→ **Brief**: Output a verbatim copy of the data, cut off after the line that contains "left shoulder: (1190, 860)".

→ **Exercise data**:
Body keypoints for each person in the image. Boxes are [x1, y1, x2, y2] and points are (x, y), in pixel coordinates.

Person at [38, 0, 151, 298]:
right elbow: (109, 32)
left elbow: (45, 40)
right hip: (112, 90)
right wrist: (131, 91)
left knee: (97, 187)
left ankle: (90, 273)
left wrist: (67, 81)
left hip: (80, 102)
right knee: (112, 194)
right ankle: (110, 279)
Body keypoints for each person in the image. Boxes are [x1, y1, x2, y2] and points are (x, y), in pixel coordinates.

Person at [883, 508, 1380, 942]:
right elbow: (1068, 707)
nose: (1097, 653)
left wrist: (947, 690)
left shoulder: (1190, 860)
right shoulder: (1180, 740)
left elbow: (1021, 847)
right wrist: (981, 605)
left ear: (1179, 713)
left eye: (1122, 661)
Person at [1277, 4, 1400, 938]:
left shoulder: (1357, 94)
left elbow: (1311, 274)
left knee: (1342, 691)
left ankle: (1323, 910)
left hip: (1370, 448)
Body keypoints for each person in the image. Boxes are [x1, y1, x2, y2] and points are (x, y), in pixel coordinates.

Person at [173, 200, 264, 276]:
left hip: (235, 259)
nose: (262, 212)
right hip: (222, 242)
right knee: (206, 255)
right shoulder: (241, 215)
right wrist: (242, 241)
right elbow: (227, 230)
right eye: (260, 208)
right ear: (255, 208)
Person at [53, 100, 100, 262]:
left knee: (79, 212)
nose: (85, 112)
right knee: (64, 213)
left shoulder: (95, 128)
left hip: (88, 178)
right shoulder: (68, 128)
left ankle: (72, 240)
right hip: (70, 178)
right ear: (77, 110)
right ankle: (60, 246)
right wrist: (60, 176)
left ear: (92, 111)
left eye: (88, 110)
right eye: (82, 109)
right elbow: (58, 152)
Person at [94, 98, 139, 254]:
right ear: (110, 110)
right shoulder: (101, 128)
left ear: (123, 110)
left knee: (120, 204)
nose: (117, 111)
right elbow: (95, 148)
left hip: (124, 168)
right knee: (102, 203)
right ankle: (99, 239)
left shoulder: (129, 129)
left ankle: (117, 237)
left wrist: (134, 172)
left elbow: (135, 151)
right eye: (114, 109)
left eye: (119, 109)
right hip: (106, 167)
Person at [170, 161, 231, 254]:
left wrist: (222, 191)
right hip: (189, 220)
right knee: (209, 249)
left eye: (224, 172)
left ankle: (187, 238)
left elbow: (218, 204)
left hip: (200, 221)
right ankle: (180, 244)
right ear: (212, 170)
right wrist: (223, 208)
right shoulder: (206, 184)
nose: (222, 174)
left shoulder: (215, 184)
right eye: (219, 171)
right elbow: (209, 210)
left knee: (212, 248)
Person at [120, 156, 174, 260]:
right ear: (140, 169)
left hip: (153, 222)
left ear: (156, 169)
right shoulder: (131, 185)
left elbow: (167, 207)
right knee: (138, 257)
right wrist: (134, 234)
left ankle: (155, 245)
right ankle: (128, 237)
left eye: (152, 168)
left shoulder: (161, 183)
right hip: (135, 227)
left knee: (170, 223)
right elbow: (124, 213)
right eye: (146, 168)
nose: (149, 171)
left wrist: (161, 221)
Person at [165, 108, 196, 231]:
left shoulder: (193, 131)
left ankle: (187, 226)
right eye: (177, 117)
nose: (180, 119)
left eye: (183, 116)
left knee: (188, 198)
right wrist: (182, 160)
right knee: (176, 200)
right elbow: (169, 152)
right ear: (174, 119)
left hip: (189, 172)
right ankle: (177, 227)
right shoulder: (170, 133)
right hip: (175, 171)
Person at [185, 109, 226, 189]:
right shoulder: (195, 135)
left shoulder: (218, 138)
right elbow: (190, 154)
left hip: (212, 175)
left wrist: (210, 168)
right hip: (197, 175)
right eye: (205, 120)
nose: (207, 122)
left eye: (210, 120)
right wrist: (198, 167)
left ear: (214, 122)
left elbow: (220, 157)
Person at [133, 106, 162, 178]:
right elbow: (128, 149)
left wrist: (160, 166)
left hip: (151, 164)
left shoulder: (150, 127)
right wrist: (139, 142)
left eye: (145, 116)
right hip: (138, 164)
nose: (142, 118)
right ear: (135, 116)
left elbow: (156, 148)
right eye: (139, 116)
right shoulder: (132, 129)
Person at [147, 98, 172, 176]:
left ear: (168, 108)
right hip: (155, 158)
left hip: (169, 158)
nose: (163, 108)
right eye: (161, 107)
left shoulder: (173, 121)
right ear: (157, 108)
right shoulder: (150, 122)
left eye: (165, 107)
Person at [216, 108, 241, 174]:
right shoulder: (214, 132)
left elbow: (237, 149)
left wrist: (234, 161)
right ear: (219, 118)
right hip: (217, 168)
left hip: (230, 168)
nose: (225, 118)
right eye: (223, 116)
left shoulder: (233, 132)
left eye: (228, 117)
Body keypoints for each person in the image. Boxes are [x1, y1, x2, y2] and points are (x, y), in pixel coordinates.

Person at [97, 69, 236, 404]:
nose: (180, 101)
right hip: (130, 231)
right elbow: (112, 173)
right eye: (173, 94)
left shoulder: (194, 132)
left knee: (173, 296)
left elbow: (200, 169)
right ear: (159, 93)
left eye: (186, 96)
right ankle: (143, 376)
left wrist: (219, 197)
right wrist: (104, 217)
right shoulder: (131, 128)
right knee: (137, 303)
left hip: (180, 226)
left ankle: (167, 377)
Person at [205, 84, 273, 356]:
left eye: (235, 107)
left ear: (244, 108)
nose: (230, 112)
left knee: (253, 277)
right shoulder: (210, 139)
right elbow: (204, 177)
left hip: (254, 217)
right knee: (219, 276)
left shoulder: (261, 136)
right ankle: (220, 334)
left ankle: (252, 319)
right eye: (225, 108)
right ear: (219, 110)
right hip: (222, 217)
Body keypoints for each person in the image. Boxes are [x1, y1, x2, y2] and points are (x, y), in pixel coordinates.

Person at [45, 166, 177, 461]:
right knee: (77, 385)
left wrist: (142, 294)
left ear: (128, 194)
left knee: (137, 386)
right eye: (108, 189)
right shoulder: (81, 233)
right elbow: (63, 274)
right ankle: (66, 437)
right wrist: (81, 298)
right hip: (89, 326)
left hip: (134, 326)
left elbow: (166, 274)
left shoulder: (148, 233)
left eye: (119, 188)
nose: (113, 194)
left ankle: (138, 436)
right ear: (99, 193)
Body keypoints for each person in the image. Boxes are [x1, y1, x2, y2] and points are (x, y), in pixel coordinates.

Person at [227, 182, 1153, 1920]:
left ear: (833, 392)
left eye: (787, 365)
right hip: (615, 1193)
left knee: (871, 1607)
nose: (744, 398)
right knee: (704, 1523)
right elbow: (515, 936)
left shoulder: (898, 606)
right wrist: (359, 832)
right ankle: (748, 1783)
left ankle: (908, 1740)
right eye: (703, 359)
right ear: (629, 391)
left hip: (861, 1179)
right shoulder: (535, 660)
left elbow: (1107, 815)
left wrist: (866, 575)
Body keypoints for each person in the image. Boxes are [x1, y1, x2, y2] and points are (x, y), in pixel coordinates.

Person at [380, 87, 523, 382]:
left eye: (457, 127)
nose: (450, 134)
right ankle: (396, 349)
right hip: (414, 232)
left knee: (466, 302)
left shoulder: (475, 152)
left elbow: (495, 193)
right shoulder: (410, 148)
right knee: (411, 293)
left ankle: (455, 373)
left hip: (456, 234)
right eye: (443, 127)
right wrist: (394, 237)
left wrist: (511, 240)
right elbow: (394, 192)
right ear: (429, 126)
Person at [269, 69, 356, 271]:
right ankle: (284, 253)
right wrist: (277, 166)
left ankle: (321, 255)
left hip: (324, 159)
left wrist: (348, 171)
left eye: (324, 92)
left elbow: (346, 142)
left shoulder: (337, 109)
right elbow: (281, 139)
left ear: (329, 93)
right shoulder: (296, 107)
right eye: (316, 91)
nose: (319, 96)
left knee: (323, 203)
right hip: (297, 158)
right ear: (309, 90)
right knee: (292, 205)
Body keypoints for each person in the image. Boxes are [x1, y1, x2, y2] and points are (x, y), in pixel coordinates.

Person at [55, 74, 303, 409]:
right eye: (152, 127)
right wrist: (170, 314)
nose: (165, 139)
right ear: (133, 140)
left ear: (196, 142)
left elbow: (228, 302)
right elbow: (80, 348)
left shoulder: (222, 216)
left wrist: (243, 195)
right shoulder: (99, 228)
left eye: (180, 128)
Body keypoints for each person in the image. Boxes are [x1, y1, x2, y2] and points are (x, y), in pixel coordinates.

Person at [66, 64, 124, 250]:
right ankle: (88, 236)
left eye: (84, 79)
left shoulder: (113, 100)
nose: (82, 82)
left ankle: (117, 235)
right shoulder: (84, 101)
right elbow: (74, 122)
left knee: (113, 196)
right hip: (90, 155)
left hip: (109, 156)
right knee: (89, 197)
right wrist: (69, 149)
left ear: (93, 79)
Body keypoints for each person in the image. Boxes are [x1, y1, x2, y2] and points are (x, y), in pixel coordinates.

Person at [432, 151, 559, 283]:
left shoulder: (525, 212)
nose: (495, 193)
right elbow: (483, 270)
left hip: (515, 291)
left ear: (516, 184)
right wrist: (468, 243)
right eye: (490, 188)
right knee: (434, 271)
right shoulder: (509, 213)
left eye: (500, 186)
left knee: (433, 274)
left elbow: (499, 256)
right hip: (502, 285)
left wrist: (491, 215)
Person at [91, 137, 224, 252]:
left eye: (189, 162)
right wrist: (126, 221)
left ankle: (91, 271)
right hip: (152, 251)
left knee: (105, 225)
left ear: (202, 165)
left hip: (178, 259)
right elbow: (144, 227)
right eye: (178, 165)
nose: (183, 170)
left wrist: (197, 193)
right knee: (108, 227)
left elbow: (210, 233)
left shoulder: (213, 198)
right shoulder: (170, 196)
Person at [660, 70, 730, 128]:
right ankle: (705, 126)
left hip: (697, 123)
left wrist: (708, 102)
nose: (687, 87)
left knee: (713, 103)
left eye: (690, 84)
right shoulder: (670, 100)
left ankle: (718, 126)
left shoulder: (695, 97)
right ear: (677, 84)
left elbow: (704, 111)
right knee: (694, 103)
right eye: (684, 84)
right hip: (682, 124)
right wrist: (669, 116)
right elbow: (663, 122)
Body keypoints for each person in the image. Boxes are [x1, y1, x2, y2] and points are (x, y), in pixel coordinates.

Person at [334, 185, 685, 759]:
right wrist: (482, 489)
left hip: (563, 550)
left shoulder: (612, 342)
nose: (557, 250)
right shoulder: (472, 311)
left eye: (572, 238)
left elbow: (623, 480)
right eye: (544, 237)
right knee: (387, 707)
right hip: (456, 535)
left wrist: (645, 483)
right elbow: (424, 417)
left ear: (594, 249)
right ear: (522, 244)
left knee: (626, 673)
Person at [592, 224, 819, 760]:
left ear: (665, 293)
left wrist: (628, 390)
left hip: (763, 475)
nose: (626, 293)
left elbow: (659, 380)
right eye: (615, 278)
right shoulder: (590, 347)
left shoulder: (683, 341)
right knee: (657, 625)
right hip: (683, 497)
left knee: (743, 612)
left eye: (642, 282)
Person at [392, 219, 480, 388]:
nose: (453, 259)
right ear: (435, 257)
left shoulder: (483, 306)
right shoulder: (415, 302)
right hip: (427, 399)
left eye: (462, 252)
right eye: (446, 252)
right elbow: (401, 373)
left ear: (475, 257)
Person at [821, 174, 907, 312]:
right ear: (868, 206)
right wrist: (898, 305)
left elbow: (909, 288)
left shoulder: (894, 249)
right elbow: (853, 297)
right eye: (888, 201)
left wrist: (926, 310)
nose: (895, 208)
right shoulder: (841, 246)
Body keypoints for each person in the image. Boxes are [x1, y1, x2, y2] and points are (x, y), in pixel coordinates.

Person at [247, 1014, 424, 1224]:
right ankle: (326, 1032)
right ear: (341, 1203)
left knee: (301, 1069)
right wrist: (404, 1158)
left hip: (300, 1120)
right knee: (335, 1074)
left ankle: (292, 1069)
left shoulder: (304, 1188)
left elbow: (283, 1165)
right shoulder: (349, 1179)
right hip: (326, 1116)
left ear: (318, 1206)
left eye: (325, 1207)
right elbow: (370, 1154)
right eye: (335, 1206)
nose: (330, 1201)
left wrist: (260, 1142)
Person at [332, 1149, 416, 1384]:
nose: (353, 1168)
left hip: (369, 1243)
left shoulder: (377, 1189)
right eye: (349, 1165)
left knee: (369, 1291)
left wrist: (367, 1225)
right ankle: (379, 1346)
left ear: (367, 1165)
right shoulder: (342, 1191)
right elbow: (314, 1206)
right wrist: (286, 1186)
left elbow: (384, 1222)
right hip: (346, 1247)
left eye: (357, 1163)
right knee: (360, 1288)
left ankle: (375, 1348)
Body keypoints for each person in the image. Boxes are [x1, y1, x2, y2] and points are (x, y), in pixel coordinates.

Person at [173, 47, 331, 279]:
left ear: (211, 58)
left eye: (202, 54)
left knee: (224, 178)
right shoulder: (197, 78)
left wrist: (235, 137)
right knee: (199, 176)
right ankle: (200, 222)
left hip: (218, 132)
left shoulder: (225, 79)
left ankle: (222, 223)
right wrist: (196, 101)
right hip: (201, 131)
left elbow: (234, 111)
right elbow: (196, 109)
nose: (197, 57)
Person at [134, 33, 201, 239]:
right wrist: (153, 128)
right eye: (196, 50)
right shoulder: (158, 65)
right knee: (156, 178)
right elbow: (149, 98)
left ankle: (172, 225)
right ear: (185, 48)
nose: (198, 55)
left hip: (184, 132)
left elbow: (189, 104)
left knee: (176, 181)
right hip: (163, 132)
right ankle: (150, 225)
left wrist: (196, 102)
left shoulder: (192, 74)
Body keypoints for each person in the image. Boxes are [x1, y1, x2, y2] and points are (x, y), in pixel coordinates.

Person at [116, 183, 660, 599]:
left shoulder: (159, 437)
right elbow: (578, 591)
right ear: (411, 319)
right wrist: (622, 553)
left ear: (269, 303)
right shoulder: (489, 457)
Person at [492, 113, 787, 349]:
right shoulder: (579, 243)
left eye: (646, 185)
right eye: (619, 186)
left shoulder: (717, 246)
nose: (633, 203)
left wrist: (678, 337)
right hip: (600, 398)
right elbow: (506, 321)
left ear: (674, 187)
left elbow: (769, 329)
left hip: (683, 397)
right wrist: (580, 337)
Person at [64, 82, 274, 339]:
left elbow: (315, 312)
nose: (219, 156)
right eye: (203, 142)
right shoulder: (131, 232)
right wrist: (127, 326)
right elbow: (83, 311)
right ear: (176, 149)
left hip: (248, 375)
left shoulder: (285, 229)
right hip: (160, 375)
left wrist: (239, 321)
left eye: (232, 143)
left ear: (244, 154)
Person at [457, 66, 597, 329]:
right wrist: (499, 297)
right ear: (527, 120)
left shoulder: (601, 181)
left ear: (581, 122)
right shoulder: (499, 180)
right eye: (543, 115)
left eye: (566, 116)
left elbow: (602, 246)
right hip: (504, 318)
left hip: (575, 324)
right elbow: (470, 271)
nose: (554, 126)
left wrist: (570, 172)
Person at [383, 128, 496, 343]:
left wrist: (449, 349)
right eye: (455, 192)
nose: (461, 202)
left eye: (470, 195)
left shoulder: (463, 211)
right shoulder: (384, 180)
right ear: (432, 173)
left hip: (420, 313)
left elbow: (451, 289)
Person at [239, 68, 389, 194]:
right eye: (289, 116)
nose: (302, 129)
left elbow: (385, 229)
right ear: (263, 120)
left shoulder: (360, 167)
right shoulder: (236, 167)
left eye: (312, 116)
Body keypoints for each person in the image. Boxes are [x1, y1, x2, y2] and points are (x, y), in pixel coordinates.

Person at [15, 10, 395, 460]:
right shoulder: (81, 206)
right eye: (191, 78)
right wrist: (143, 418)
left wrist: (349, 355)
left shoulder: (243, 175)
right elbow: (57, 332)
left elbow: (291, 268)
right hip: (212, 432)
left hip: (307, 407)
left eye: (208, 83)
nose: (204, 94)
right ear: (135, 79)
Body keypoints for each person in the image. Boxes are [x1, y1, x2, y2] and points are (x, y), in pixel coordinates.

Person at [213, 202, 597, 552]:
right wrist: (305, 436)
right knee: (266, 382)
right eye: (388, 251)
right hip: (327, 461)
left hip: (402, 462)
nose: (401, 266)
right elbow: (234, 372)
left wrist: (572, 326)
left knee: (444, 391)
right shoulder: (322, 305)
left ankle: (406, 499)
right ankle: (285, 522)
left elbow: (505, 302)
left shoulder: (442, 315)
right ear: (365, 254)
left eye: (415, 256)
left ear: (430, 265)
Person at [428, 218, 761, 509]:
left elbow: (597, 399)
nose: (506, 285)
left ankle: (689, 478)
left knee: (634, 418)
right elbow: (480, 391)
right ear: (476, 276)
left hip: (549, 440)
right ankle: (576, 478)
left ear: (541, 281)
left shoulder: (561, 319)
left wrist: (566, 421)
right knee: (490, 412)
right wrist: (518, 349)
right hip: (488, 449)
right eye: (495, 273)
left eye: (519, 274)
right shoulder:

→ **Task result**:
Body keypoints for each person in the image. Boxes are [x1, y1, x2, y2] and points are (x, y), in pixel coordinates.

Person at [38, 0, 151, 298]:
right elbow: (109, 32)
left elbow: (45, 40)
right hip: (112, 90)
right wrist: (131, 91)
left knee: (97, 187)
left ankle: (90, 273)
left wrist: (67, 81)
left hip: (80, 102)
right knee: (112, 194)
right ankle: (110, 279)
Body keypoints for each person in the image. Boxes are [x1, y1, x2, y2] and points are (x, y), in pixel coordinates.

Person at [883, 508, 1380, 942]:
right elbow: (1068, 707)
nose: (1097, 653)
left wrist: (947, 690)
left shoulder: (1190, 860)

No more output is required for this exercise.